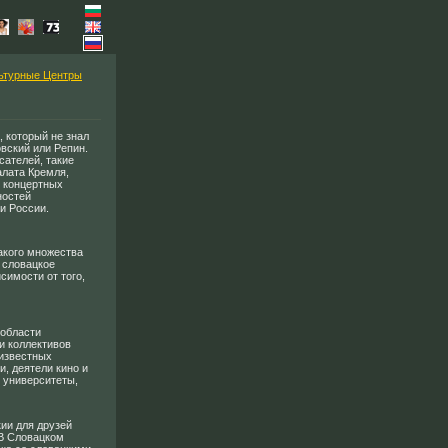
ьтурные Центры
, который не знал
овский или Репин.
сателей, такие
алата Кремля,
е концертных
ностей
и России.
акого множества
й словацкое
симости от того,
 области
и коллективов
 известных
и, деятели кино и
 университеты,
ии для друзей
 В Словацком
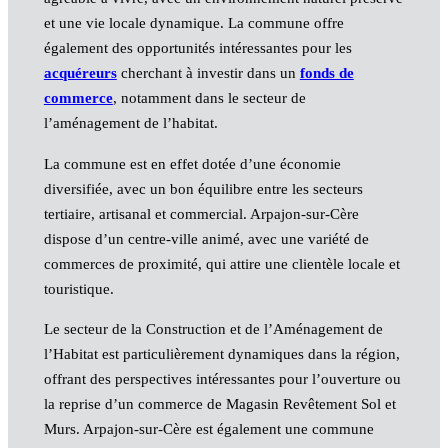
et une vie locale dynamique. La commune offre
également des opportunités intéressantes pour les
acquéreurs
cherchant à investir dans un
fonds de
commerce
, notamment dans le secteur de
l’aménagement de l’habitat.
La commune est en effet dotée d’une économie
diversifiée, avec un bon équilibre entre les secteurs
tertiaire, artisanal et commercial. Arpajon-sur-Cère
dispose d’un centre-ville animé, avec une variété de
commerces de proximité, qui attire une clientèle locale et
touristique.
Le secteur de la Construction et de l’Aménagement de
l’Habitat est particulièrement dynamiques dans la région,
offrant des perspectives intéressantes pour l’ouverture ou
la reprise d’un commerce de Magasin Revêtement Sol et
Murs. Arpajon-sur-Cère est également une commune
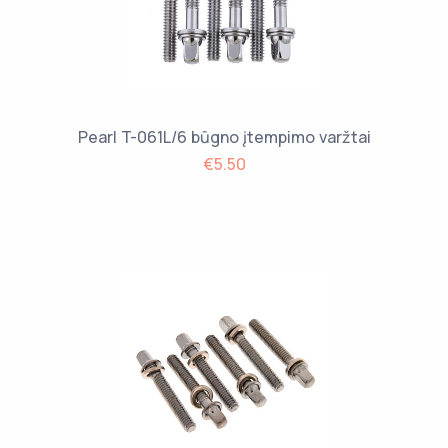
Pearl T-061L/6 būgno įtempimo varžtai
€5.50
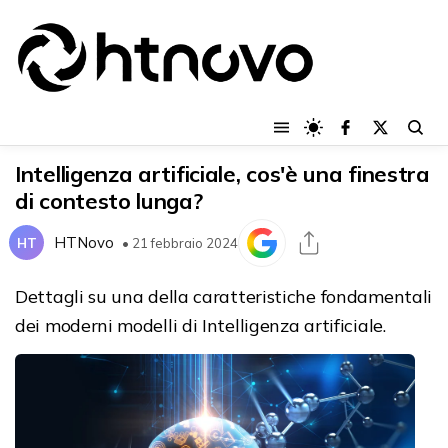
Intelligenza artificiale, cos'è una finestra
di contesto lunga?
HTNovo
HT
• 21 febbraio 2024
Dettagli su una della caratteristiche fondamentali
dei moderni modelli di Intelligenza artificiale.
=-=-=
**Work to be completed**
Retype every line of text in the records above character for character, and leave the pictures out of your answer.

**Written solution**
ьтурные Центры
, который не знал
овский или Репин.
сателей, такие
алата Кремля,
е концертных
ностей
и России.
акого множества
й словацкое
симости от того,
 области
и коллективов
 известных
и, деятели кино и
 университеты,
ии для друзей
 В Словацком
et une vie locale dynamique. La commune offre
également des opportunités intéressantes pour les
acquéreurs
cherchant à investir dans un
fonds de
commerce
, notamment dans le secteur de
l’aménagement de l’habitat.
La commune est en effet dotée d’une économie
diversifiée, avec un bon équilibre entre les secteurs
tertiaire, artisanal et commercial. Arpajon-sur-Cère
dispose d’un centre-ville animé, avec une variété de
commerces de proximité, qui attire une clientèle locale et
touristique.
Le secteur de la Construction et de l’Aménagement de
l’Habitat est particulièrement dynamiques dans la région,
offrant des perspectives intéressantes pour l’ouverture ou
la reprise d’un commerce de Magasin Revêtement Sol et
Murs. Arpajon-sur-Cère est également une commune
Pearl T-061L/6 būgno įtempimo varžtai
€5.50
Intelligenza artificiale, cos'è una finestra
di contesto lunga?
HTNovo
HT
• 21 febbraio 2024
Dettagli su una della caratteristiche fondamentali
dei moderni modelli di Intelligenza artificiale.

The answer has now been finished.